If you’ve spent any amount of time playing videogames, you’ve probably seen a message telling you not to turn off your system while a game automatically saves. The warning is there to prevent gamers from accidentally corrupting their save files, and it’s a standard occurrence in current-gen console gaming. Braid creator Jonathan Blow feels that gamers would be better served with “a more robust save system,” calling the standard warning part of the “bizarre over-complexification” of console gaming.

The quick message might not seem like a big deal from a gamer’s standpoint, but as Blow points out, “this is something that developers have to implement and that has to be tested, which costs significant time and money.” The solution, he says, is to use a save system that won’t corrupt files if the console is switched off. “You save the new file next to the old file, flush the I/O, and only delete the old file once the integrity of the new one has been verified (or just don’t remove it, and keep two copies of the save at all times). On load you just make sure you load the intact save file if one is corrupted.” This was the save system used in Braid, and according to Blow, it’s not very difficult to employ.

It probably doesn’t seem like it would take much effort to develop and test a warning screen, but Blow says that it could be at least three days of extra work for developers. On its own, that’s not much when game development can take years, but combined with the other steps developers have to go through to get their console games certified, it can add up to “decades of developer time.”
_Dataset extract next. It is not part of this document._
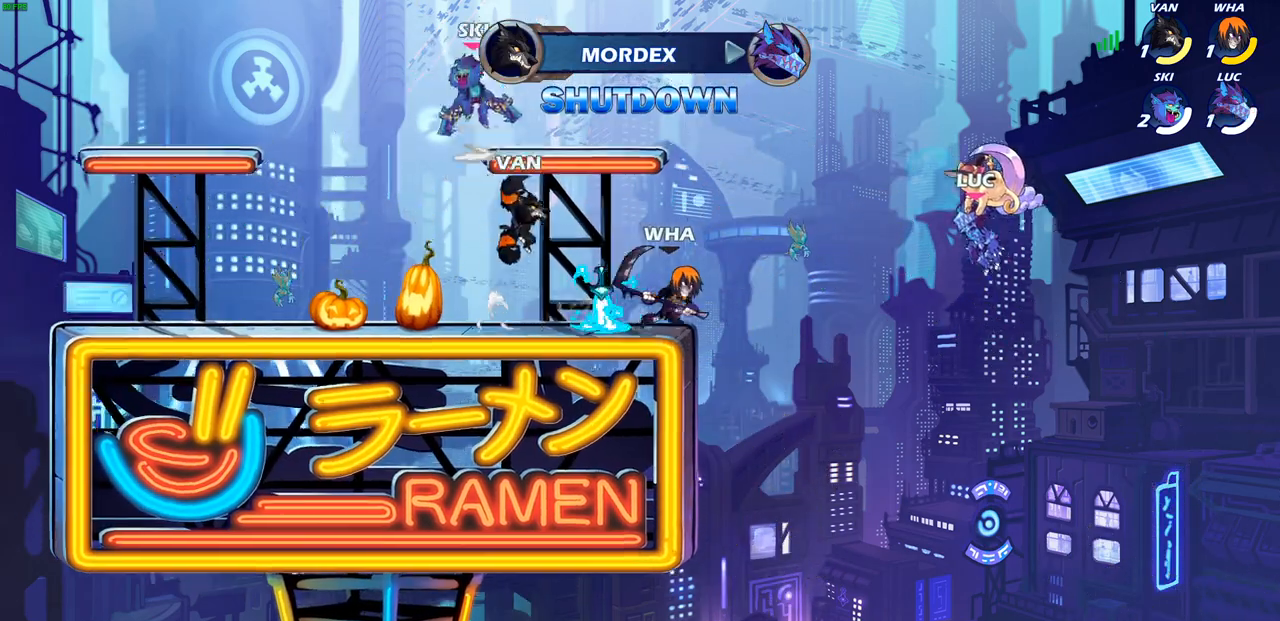
{"buttons": [], "left_stick": "center", "right_stick": "center", "events": []}
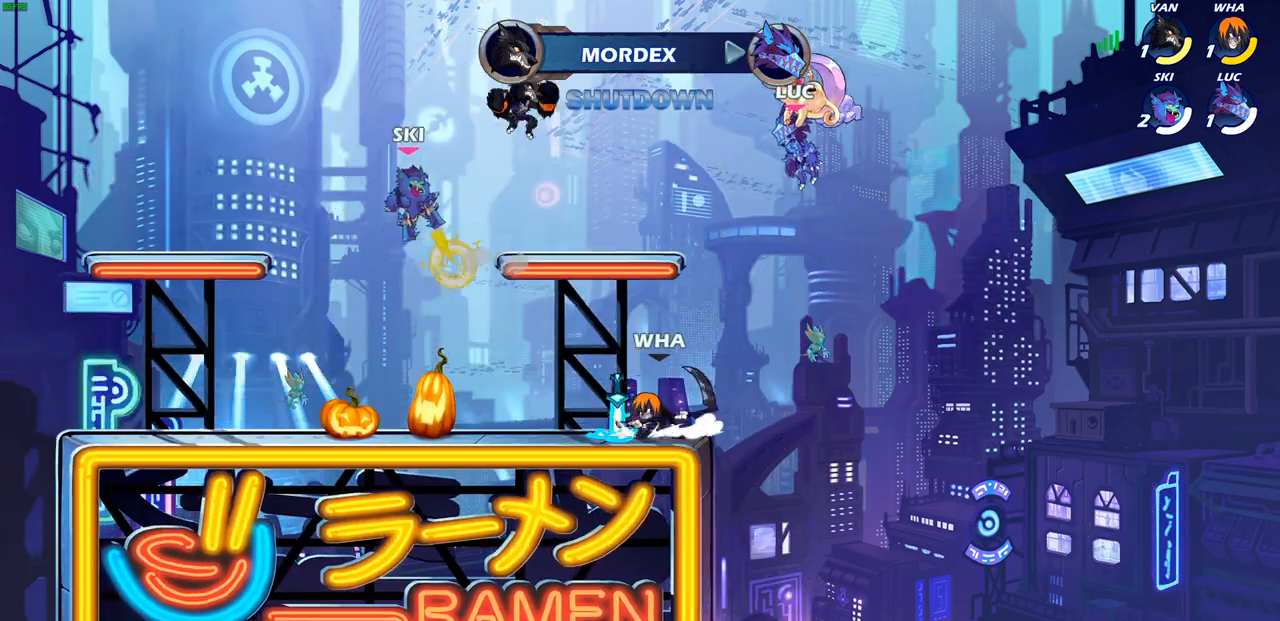
{"buttons": [], "left_stick": "center", "right_stick": "center", "events": []}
Blow details some of the other certification challenges indie developers face on his blog, and says that he doubts publishers will be able to fix these issues for the next console generation. He also points out that there’s “almost no certification process” for iOS apps, and they seem to be functioning just fine. Blow is certainly not the first developer to complain about the certification process (not even the first this month), but we’re still probably a long way off from seeing Microsoft, Sony, and Nintendo loosen up their game requirements.